Analysis of defects in carbon-carbon composite materials using digital microscope
In turn, the use of carbon-carbon composite materials (CCCM) with unique thermal, mechanical and erosive properties opens up wide possibilities for the development of rocketry, aerospace and engineering machinery, metallurgy and shipbuilding. By reducing the weight of the construction, CCCM provide an opportunity to increase the speed and the flight range of the missile, space and aviation aircrafts, and also allow to increase the operating temperature and service life of bearings, to raise the specific strain and temperature during hot pressing of refractory metals and compounds. Industrial CCCM include materials on the basis of the 3D reinforced structures of carbon polyacrylonitrile, hydrocellulose and pitch fibers bound by pyrocarbon, coke and hybrid matrix.
The quality of the surface layer is characterized by not only roughness, but also by the physical-mechanical parameters, the presence of foreign inclusions, burns, cracks, chips, fractures and other defects. Procurement operations (the stage of manufacturing the workpiece) do not provide the required accuracy and surface quality, therefore various machining methods are used.
Such quality indicators as estimated roughness and surface profile do not give the exhaustive information about the nature of the defects, and do not fully meet the specifications reflecting customer requirements, including don’t allow to estimate adequately the morphology (shape and depth) of characteristic defects. Therefore, the urgent task is improving the system of indicators of surface quality of composite materials, explanation of methods of control and development of software and hardware non-contact methods of identification and assessment of geometric defects of the surface of products of CCCM.
Based on the analytical overview of the currently used contactless control methods, the digital microscopy is chosen. To analyze the adequacy of the developed methods of control of surface defects, the sequence of technological processes of manufacture of the product is partially simulated.

Exercise instructions -
A – Can you retype the text on carbon-carbon composite defects, starting with "Based on the" and going on through "is partially simulated."?
B – What comes next in the text on carbon-carbon composite defects? Continue it from its final sentence.
The material after the text on carbon-carbon composite defects is separate from it.

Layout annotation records
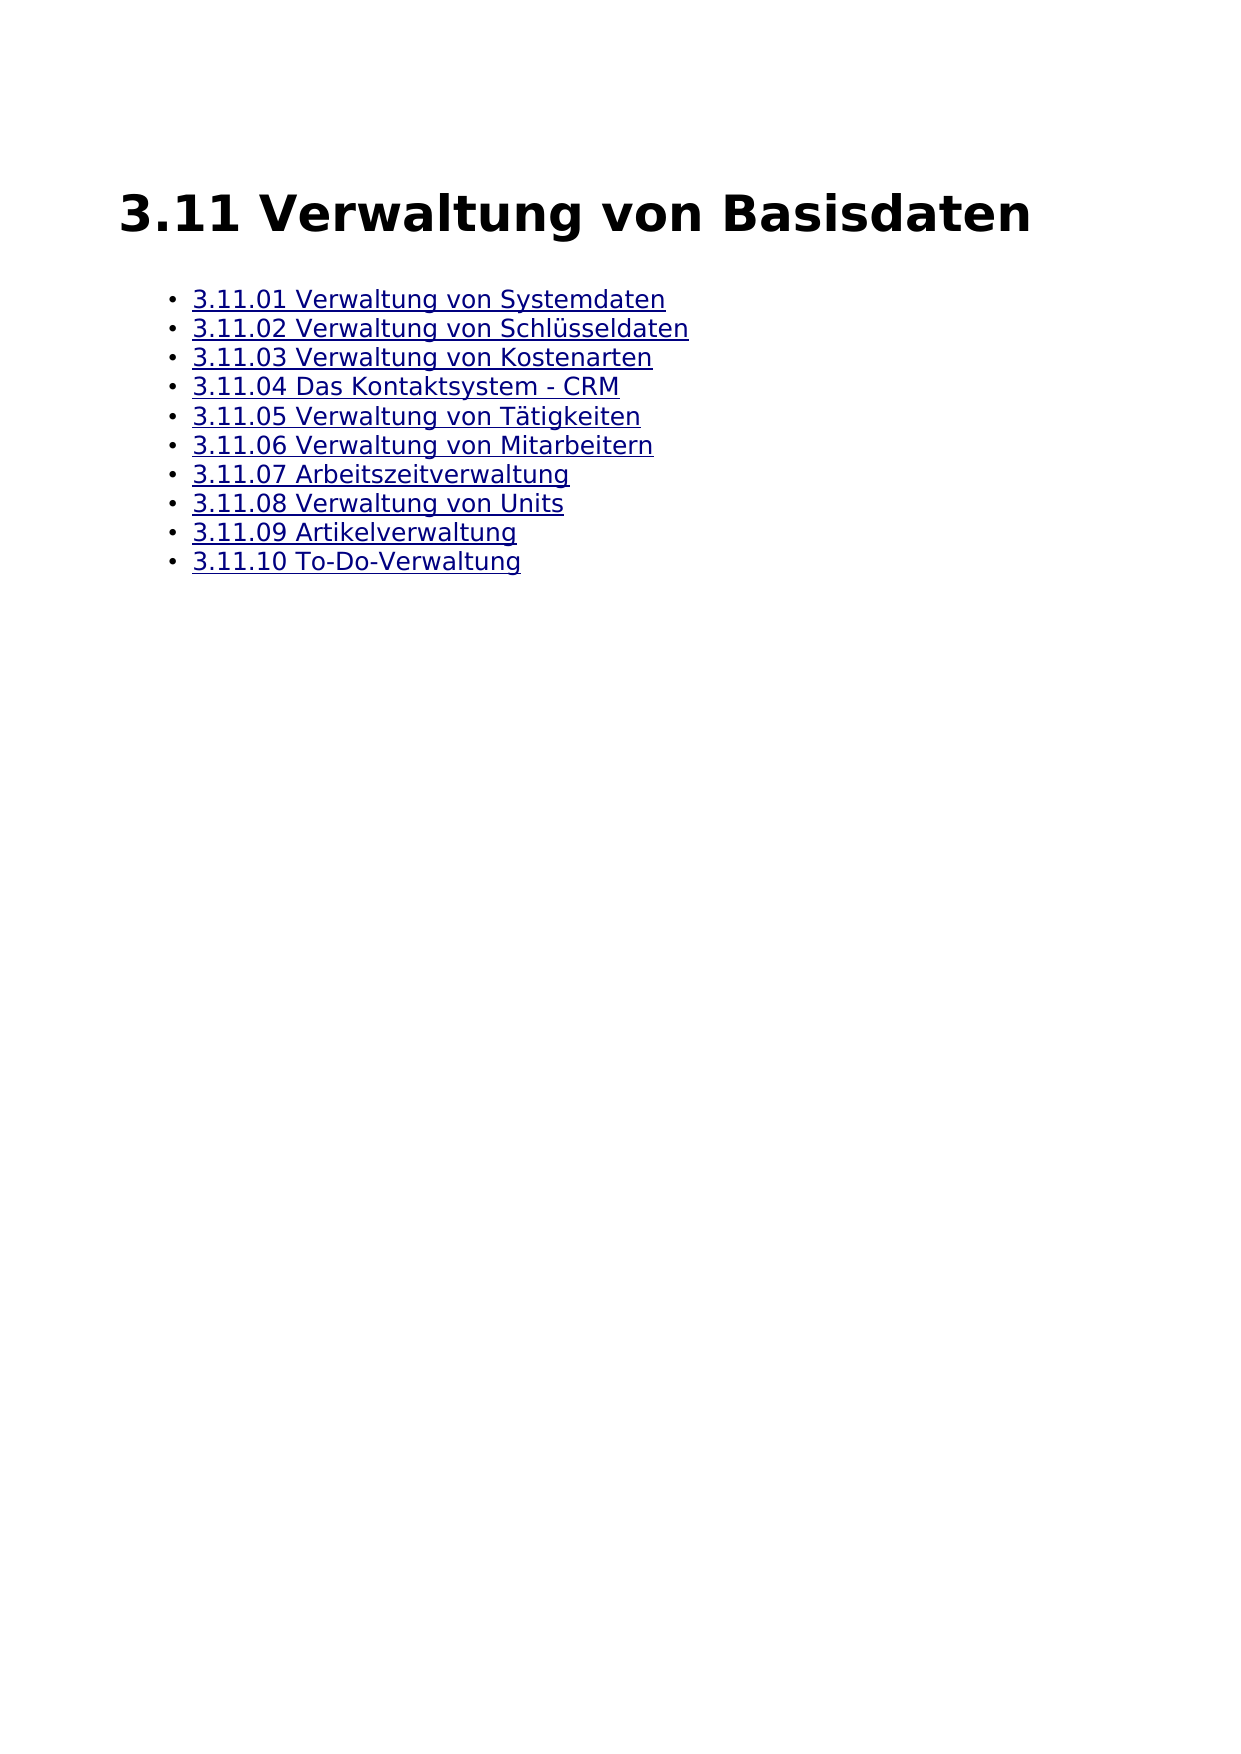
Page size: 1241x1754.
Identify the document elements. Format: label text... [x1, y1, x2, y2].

list 3.11.07 Arbeitszeitverwaltung [177, 460, 1122, 489]
subtitle 3.11 Verwaltung von Basisdaten [118, 185, 1122, 243]
list 3.11.08 Verwaltung von Units [177, 489, 1122, 518]
list 3.11.04 Das Kontaktsystem - CRM [177, 372, 1122, 402]
list 3.11.10 To-Do-Verwaltung [177, 547, 1122, 577]
list 3.11.02 Verwaltung von Schlüsseldaten [177, 314, 1122, 343]
list 3.11.06 Verwaltung von Mitarbeitern [177, 431, 1122, 460]
list 3.11.05 Verwaltung von Tätigkeiten [177, 402, 1122, 431]
list 3.11.03 Verwaltung von Kostenarten [177, 343, 1122, 372]
list 3.11.01 Verwaltung von Systemdaten [177, 285, 1122, 314]
list 3.11.09 Artikelverwaltung [177, 518, 1122, 547]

Responses to the tasks -
A –
Based on the analytical overview of the currently used contactless control methods, the digital microscopy is chosen. To analyze the adequacy of the developed methods of control of surface defects, the sequence of technological processes of manufacture of the product is partially simulated.

B –
Using control samples, the following process steps of obtaining the product of Argolon – 4DL (Fig.1) were studied:
• mechanical CNC machining in different modes (from operating to forced);
• deposition of the anti-oxidation coating of pyrolytic silicon carbide from the gas phase of methylsilane. The same coating should be deposited on all samples . This process step is caused by the need to protect the product from oxidation during maximum time, which slows down the combustion due to air friction during the flight of the product;
• high temperature processing of the samples with coating in the same temperature regime to neutralize the effect of thermal shock and rapid delamination of the material and to further mathematical processing of experimental results.
After completing each of the above-described process steps, the quality control of the product surface is carried out. The author explains the set of indicators of the quality of the surface of the test material after each of the process steps in the sequence shown in Fig.1.
Workpieces are made by compacting the frame that is assembled from CFRP rods with a diameter of 0.7 mm by coal-tar pitch according to GOST 10200 with followed carbonization and high temperature treatment. In the plane perpendicular to the Z-axis, the rods have a layer-by-layer stacking (Fig.2). In each layer the rods are oriented along one of the axes X, X’, X", angles between them are 120°. Layers with different reinforcement directions follow each other alternately. The surface layer of silicon carbide or silicon can inherit the pattern of the surface of the initial billet of Argolon – 4DL caused by its core structure.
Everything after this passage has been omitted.